Thursday, April 21, 2005


Matthew 16:18-19: "Thou art Peter and upon this rock I will build my church". (Douay)

I note from The Pope Blog that the passage in Matthew 16:18-19 is rendered in Latin as Tu es Petrus, et super hanc petram aedificabo ecclesiam meam. This is the passage upon which the Roman church relies for its doctrine of apostolic succession. The theological point at issue, of course, turns on the fact that the name "Peter" means "rock" -- so the claim is that Christ was going to build his church on Peter.

The Greek very clearly gives the lie to this claim so I am pleasantly surprised that the Latin preserves the distinction found in the Greek. According to my Chambers-Murray Latin dictionary, "Petrus" is unknown as a word in Latin but "Petra" ("petram" in the quote above as "petra" is there used in the accusative case) is a known word. And it means exactly what it means in Greek: "a rock, a crag". My Abbott-Smith Greek Lexicon gives the Greek meaning of the same word as "a rock, i.e. a mass of live rock as distinct from "petros", a detached stone or boulder". And "petros" is of course also the name translated from the Greek into English as "Peter". The full passage in Greek is: "ou ei petros kai epi tautee tee petra oikodomeeso mou teen ekkleesian"

So both the Greek and the Latin say that Christ was going to build his church on a rock-mass but only the Greek makes clear that Peter was no such thing. Peter ("petros") was more a pebble than a rock-mass.
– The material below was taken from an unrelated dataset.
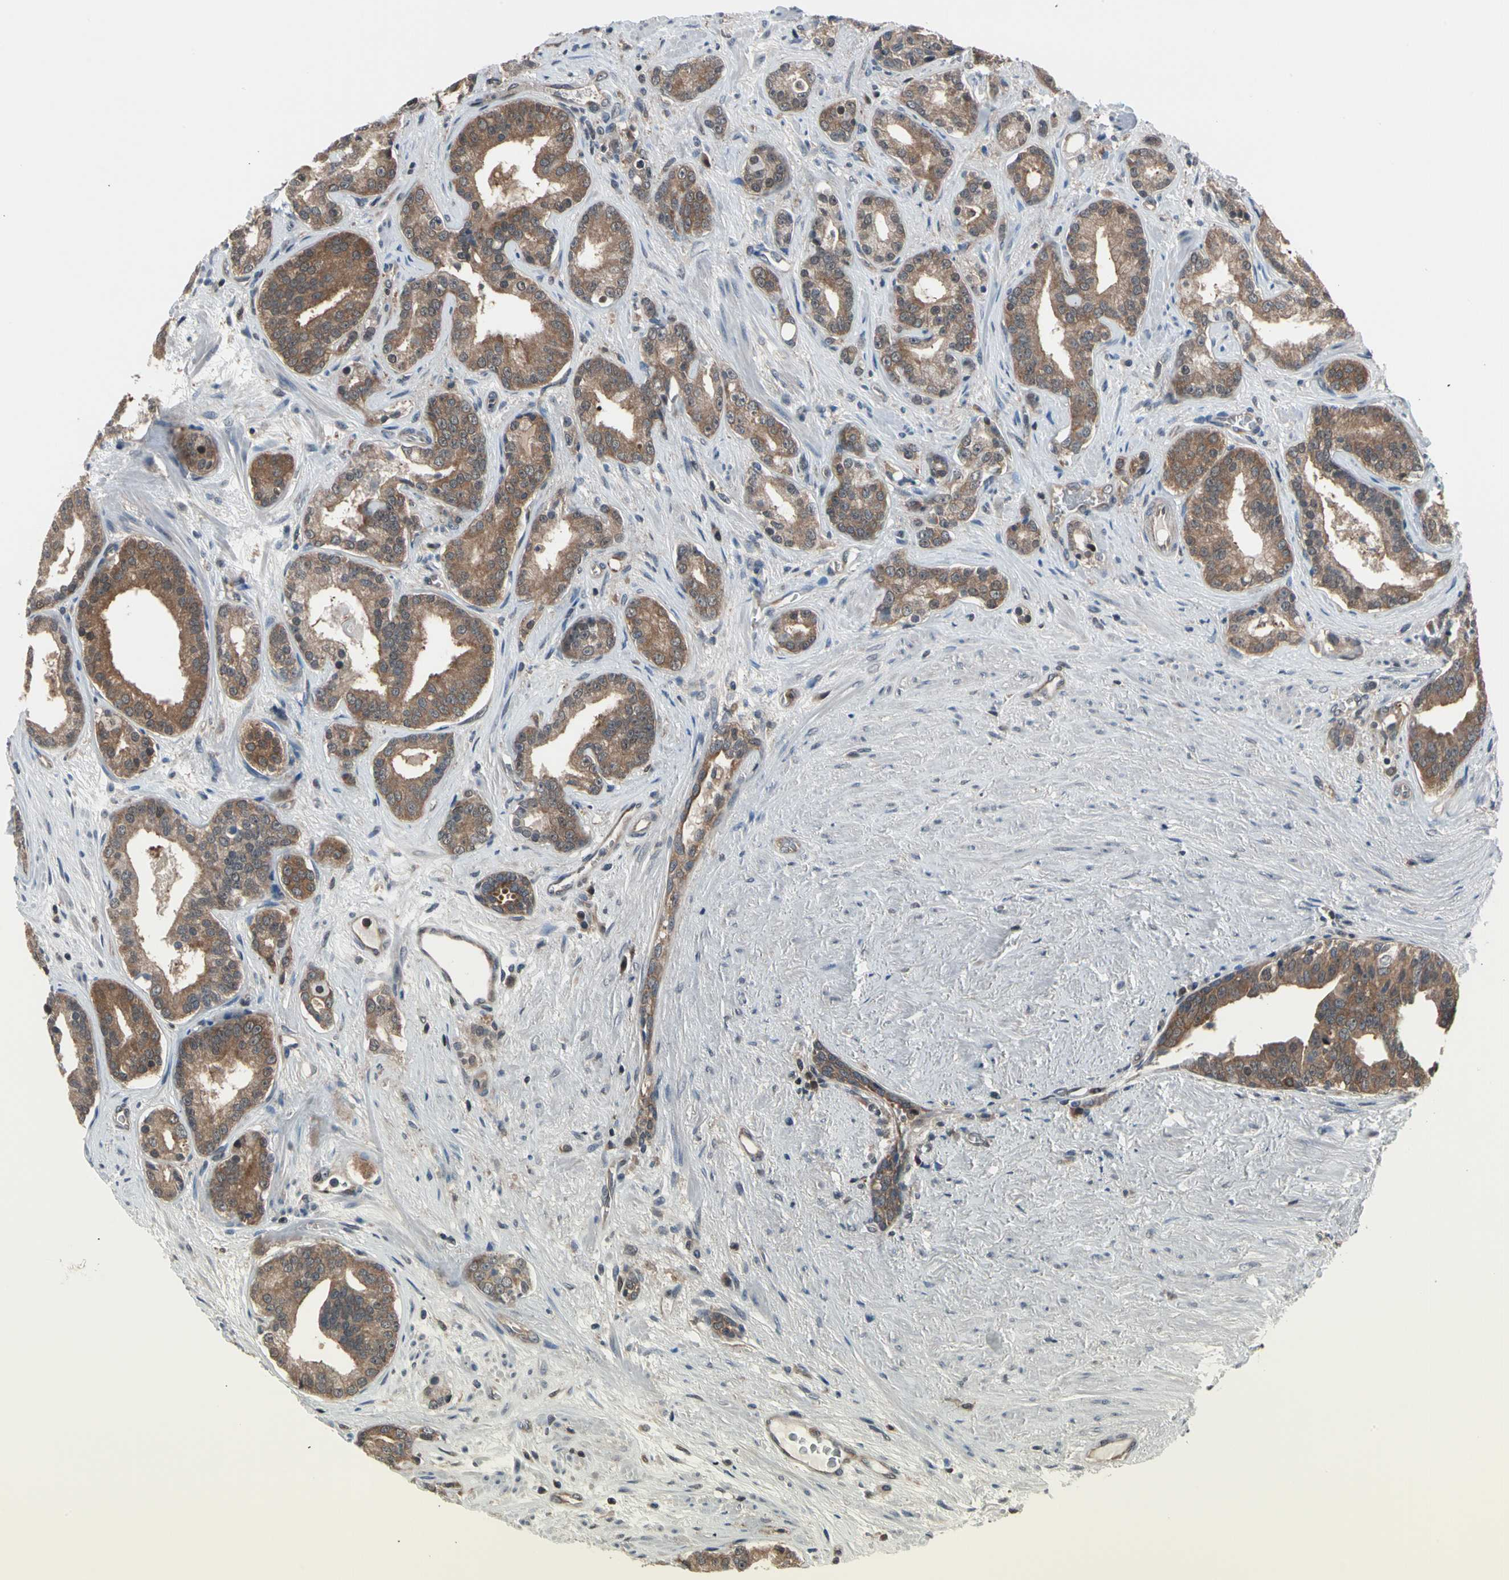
{"staining": {"intensity": "moderate", "quantity": ">75%", "location": "cytoplasmic/membranous"}, "tissue": "prostate cancer", "cell_type": "Tumor cells", "image_type": "cancer", "snomed": [{"axis": "morphology", "description": "Adenocarcinoma, Low grade"}, {"axis": "topography", "description": "Prostate"}], "caption": "A photomicrograph showing moderate cytoplasmic/membranous expression in about >75% of tumor cells in prostate cancer, as visualized by brown immunohistochemical staining.", "gene": "PSMA2", "patient": {"sex": "male", "age": 63}}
So it would appear that Christ -- with his usual love of parables -- was referring to himself as being the rock-mass upon which his movement would be founded rather than it being founded on a small stone ("petros") such as one of his disciples.

And I guess I should note in passing that "ekkleesian" does not really mean "church" or even "congregation". It means "called-out-ones" -- showing that Christ here, as always, was looking towards the Heavenly Kingdom rather than this world.